→ **Over de opdracht**
Schrijf de regels hieronder opnieuw over en vervang daarbij overal "layout element" door "page element". Laat de rest ongewijzigd en neem de afbeeldingen niet op in je antwoord.

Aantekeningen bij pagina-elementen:

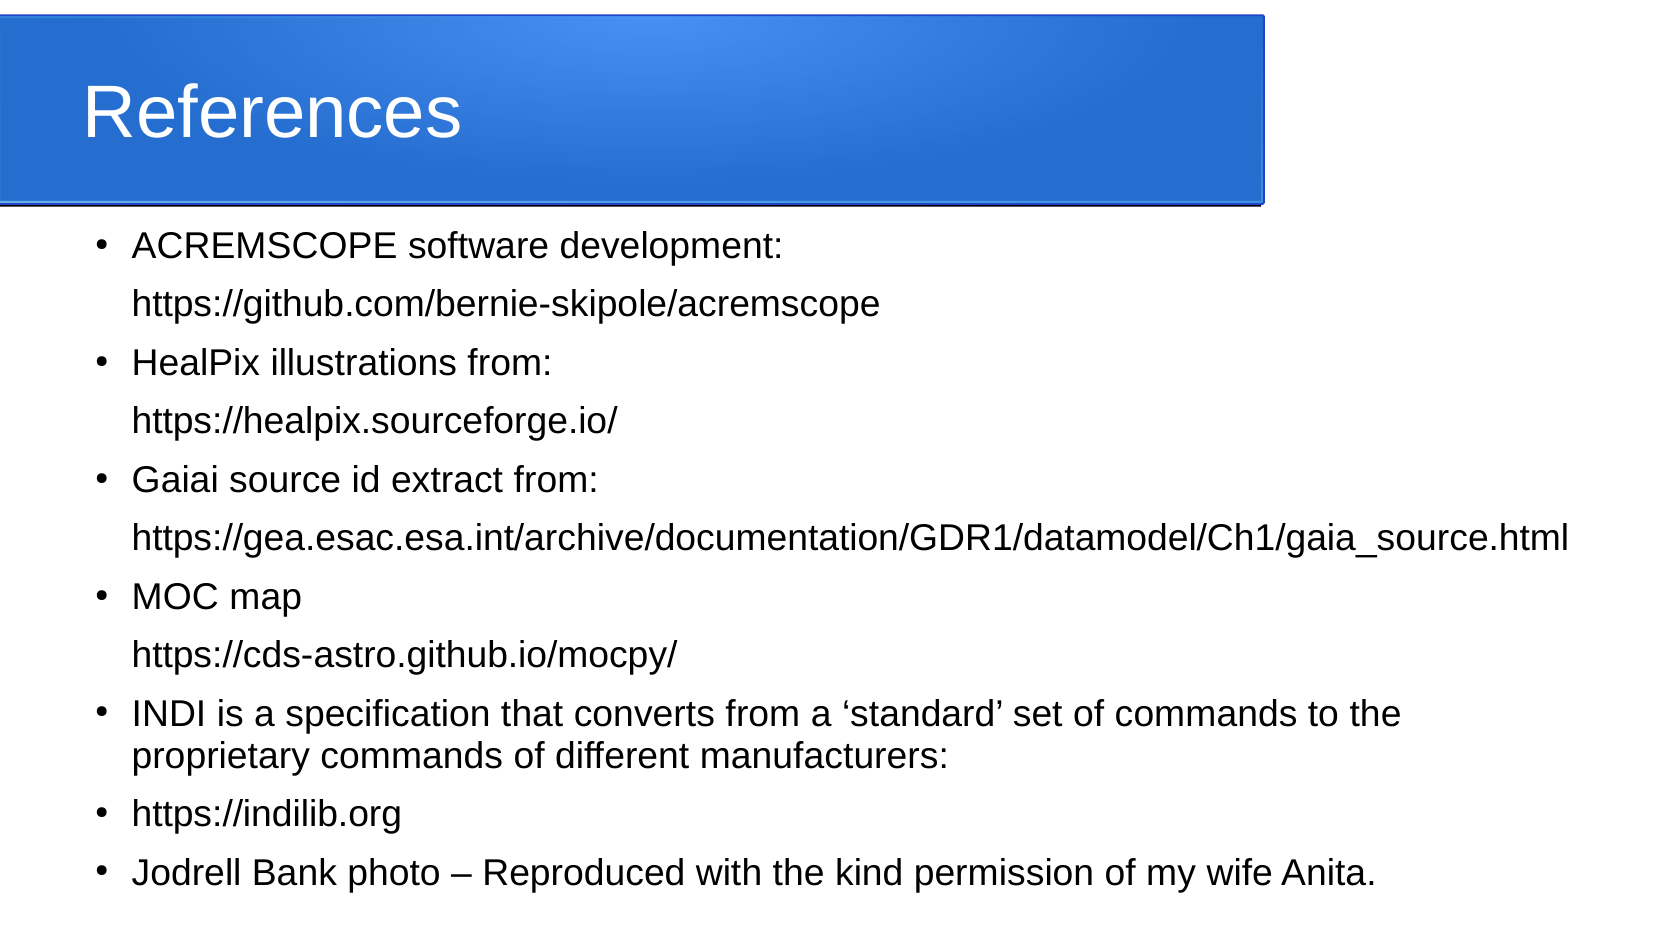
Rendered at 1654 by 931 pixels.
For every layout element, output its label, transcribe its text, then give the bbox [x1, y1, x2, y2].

list ACREMSCOPE software development: https://github.com/bernie-skipole/acremscope HealPix illustrations from: https://healpix.sourceforge.io/ Gaiai source id extract from: https://gea.esac.esa.int/archive/documentation/GDR1/datamodel/Ch1/gaia_source.html MOC map https://cds-astro.github.io/mocpy/ INDI is a specification that converts from a ‘standard’ set of commands to the proprietary commands of different manufacturers: https://indilib.org Jodrell Bank photo – Reproduced with the kind permission of my wife Anita. [82, 224, 1583, 898]
title References [82, 35, 1235, 189]
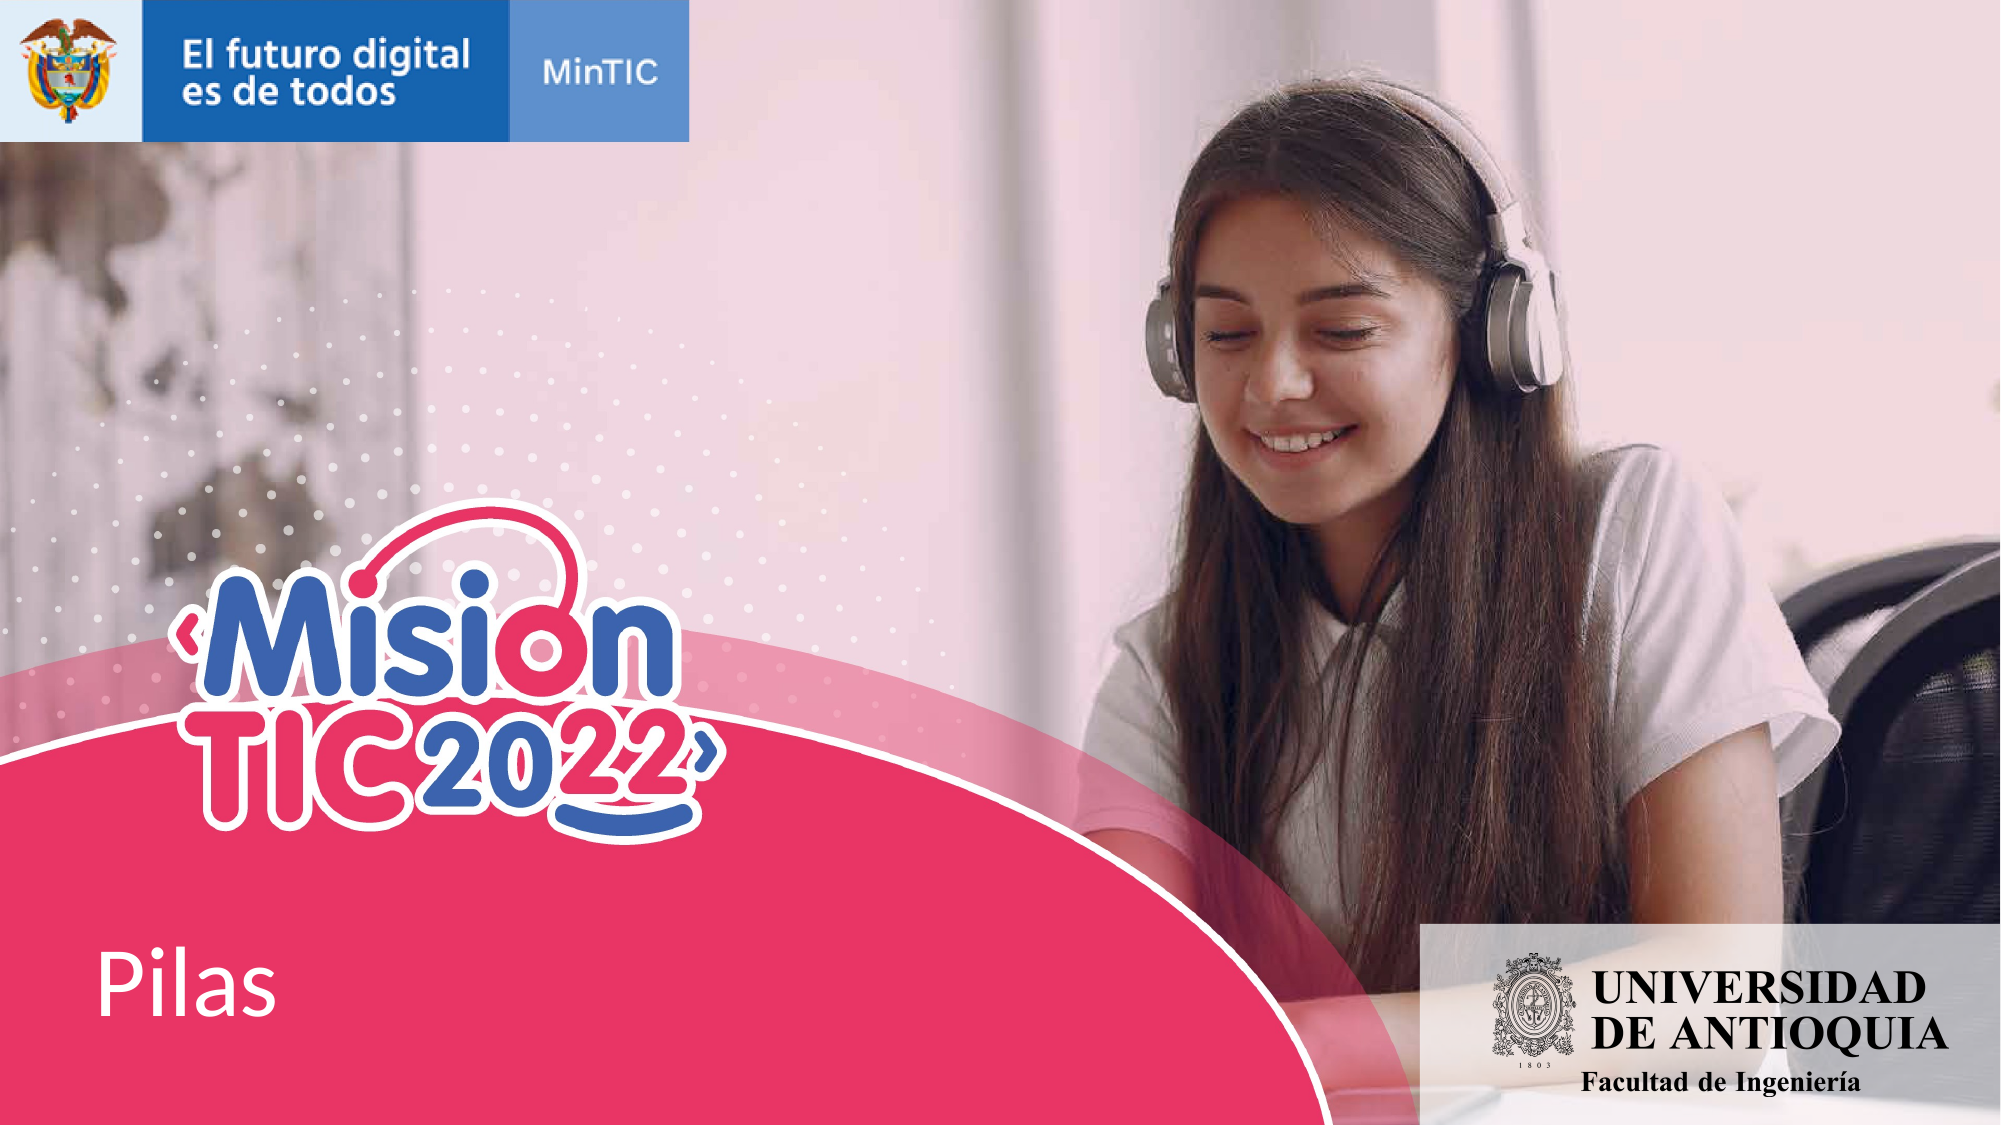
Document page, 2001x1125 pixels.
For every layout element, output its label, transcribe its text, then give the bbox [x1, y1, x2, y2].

picture [0, 0, 2001, 1125]
title Pilas [79, 922, 926, 1042]
picture [1421, 925, 2001, 1125]
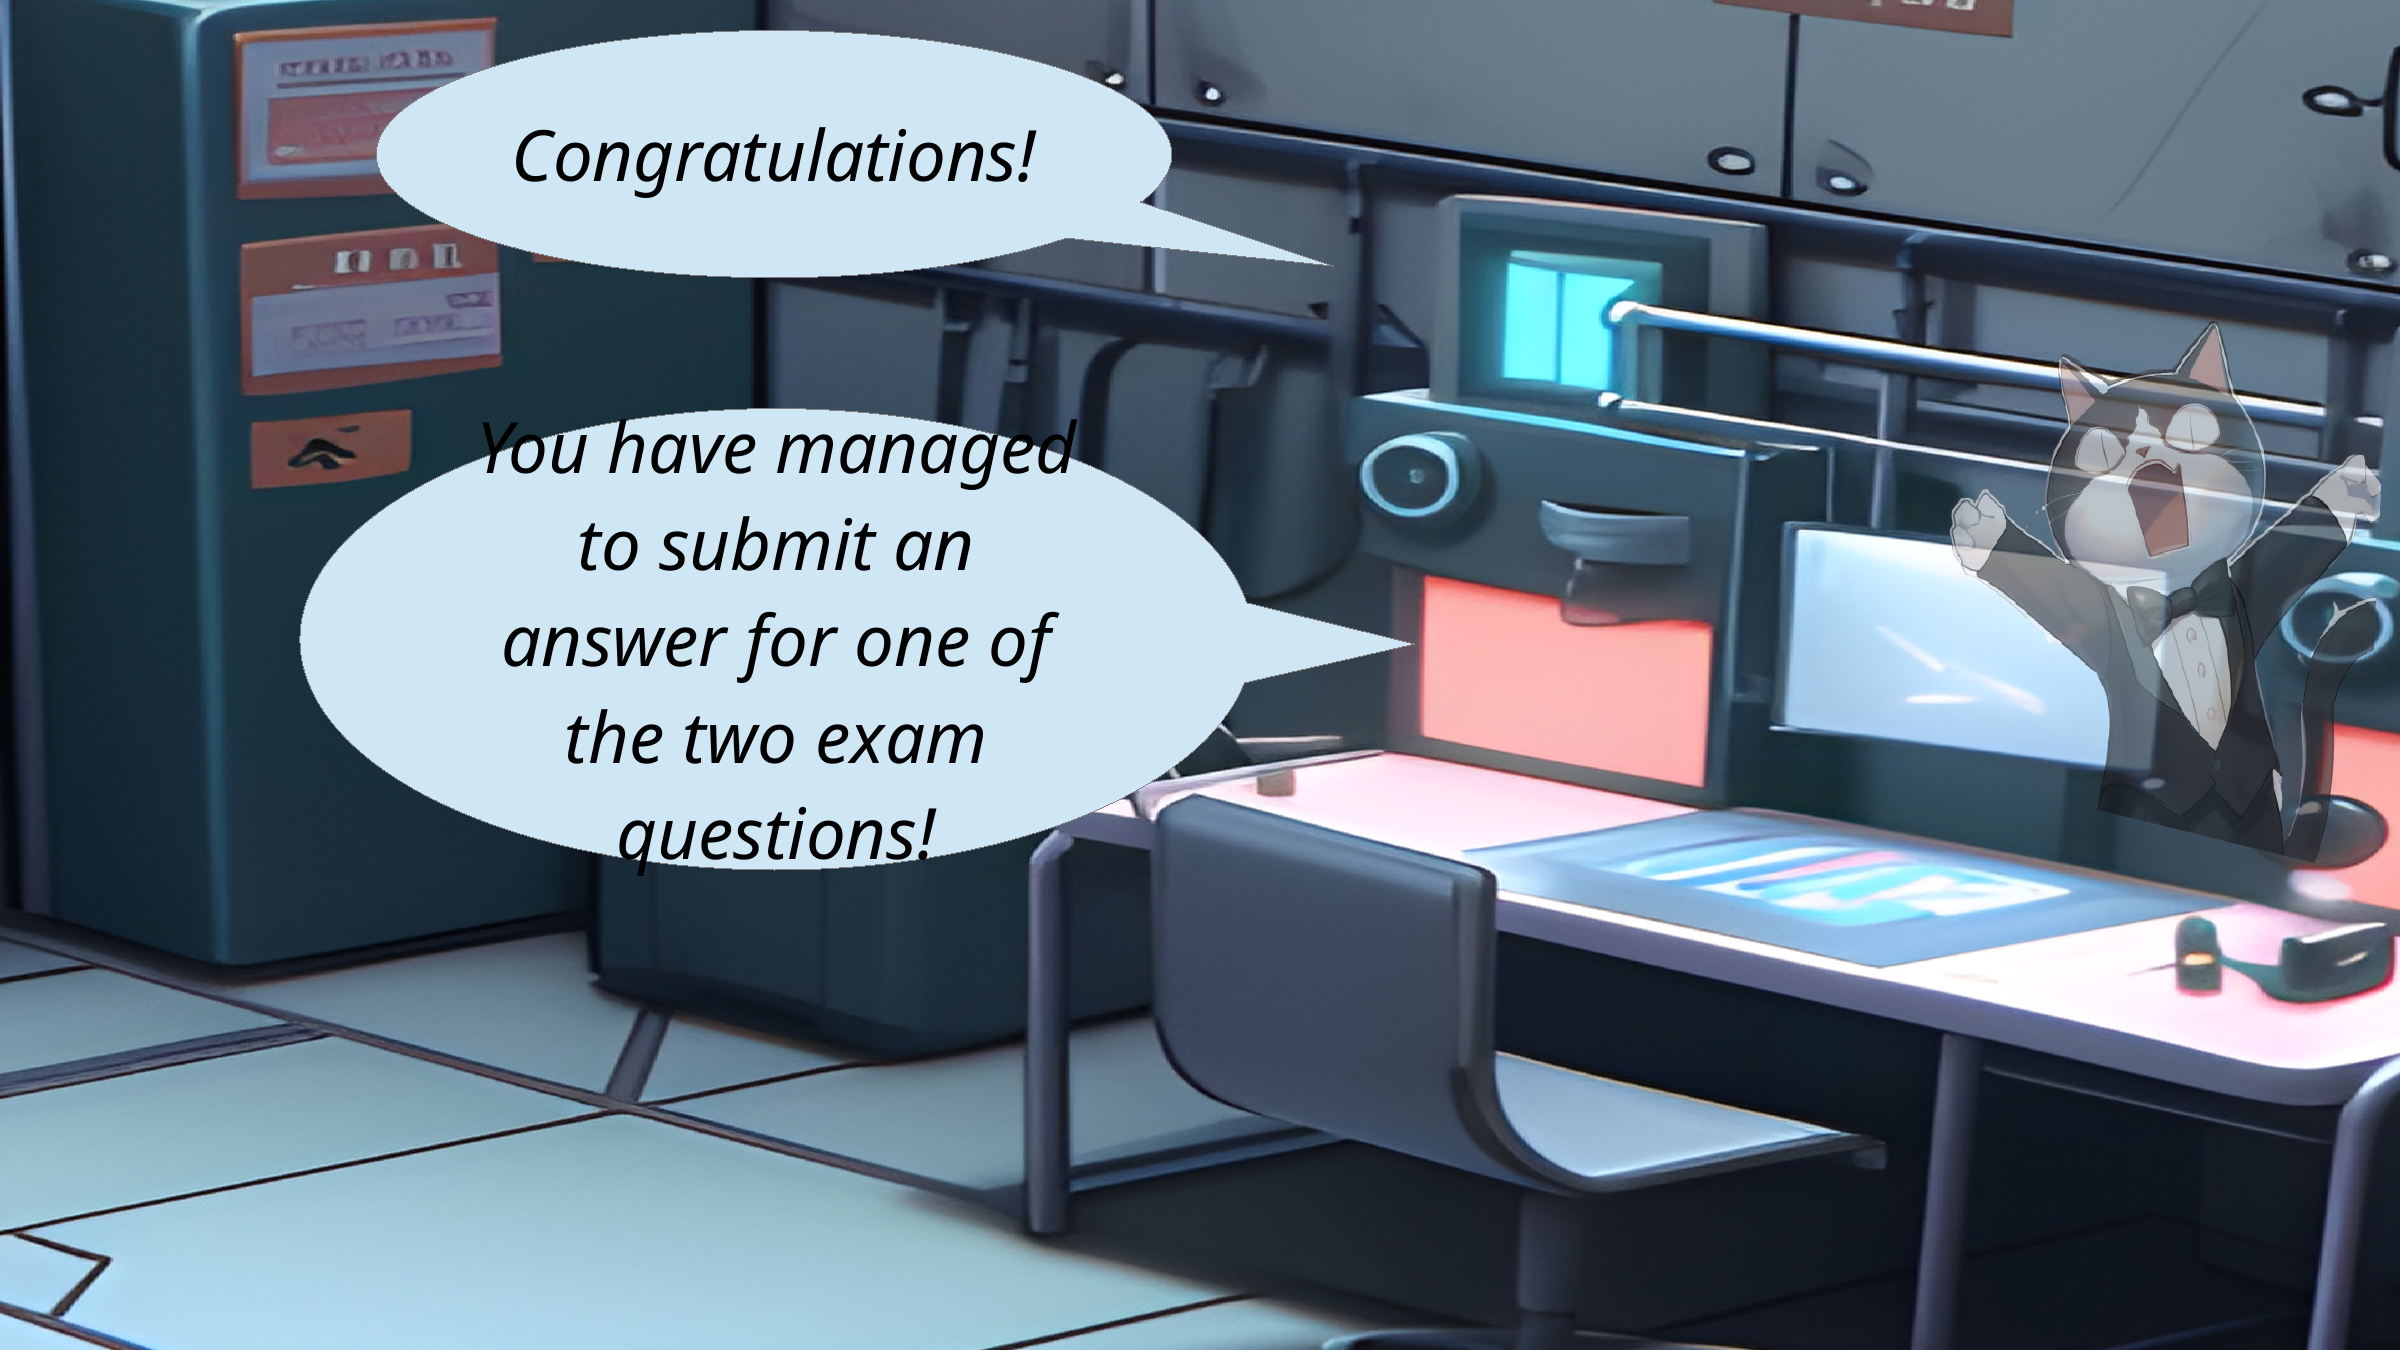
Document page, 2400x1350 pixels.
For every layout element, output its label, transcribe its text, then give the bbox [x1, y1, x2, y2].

text_box You have managed to submit an answer for one of the two exam questions! [299, 408, 1415, 871]
text_box Congratulations! [376, 30, 1334, 278]
picture [0, 0, 2400, 1350]
text_box [1749, 84, 2393, 876]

→ **Oplossing**
Rendered at 1654 by 931 pixels.
For every page element, output its label, transcribe its text, then give the bbox [x1, y1, x2, y2].

list ACREMSCOPE software development: https://github.com/bernie-skipole/acremscope HealPix illustrations from: https://healpix.sourceforge.io/ Gaiai source id extract from: https://gea.esac.esa.int/archive/documentation/GDR1/datamodel/Ch1/gaia_source.html MOC map https://cds-astro.github.io/mocpy/ INDI is a specification that converts from a ‘standard’ set of commands to the proprietary commands of different manufacturers: https://indilib.org Jodrell Bank photo – Reproduced with the kind permission of my wife Anita. [82, 224, 1583, 898]
title References [82, 35, 1235, 189]
Document page, 2001x1125 pixels.
For every page element, output its label, transcribe its text, then give the bbox [x1, y1, x2, y2].

picture [0, 0, 2001, 1125]
title Pilas [79, 922, 926, 1042]
picture [1421, 925, 2001, 1125]
Document page, 2400x1350 pixels.
For every page element, output its label, transcribe its text, then give the bbox [x1, y1, x2, y2].

text_box You have managed to submit an answer for one of the two exam questions! [299, 408, 1415, 871]
text_box Congratulations! [376, 30, 1334, 278]
picture [0, 0, 2400, 1350]
text_box [1749, 84, 2393, 876]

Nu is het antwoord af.